WORK REQUEST: Find every line in the records below that contains "TypeScript", and copy it.

■ ■ ■ ■ ■ ■ ■

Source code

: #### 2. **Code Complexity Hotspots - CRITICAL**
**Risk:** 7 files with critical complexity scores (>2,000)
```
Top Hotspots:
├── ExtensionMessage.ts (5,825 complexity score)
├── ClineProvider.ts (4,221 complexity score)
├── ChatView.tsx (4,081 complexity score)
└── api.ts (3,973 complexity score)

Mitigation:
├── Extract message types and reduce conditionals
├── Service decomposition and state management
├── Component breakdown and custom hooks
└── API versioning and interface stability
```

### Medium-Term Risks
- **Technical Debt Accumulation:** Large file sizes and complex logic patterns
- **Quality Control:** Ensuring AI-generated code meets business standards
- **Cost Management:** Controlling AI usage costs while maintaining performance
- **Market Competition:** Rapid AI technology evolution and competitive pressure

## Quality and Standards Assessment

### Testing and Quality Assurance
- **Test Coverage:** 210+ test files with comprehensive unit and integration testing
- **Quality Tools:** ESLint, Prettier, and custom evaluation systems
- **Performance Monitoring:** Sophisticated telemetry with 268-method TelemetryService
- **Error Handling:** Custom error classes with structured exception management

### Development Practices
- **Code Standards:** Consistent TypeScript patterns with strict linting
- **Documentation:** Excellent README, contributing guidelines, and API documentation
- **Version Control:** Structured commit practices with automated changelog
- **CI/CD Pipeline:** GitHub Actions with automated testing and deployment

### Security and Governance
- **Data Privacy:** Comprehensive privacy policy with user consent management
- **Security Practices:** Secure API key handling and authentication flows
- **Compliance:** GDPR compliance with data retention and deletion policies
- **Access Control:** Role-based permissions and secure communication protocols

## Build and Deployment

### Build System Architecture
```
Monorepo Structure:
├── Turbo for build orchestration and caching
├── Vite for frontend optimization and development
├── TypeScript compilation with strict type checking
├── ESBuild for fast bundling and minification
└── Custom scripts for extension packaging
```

■ ■ ■ ■ ■ ■ ■

SOLUTION TO THIS TASK:
- **Code Standards:** Consistent TypeScript patterns with strict linting
├── TypeScript compilation with strict type checking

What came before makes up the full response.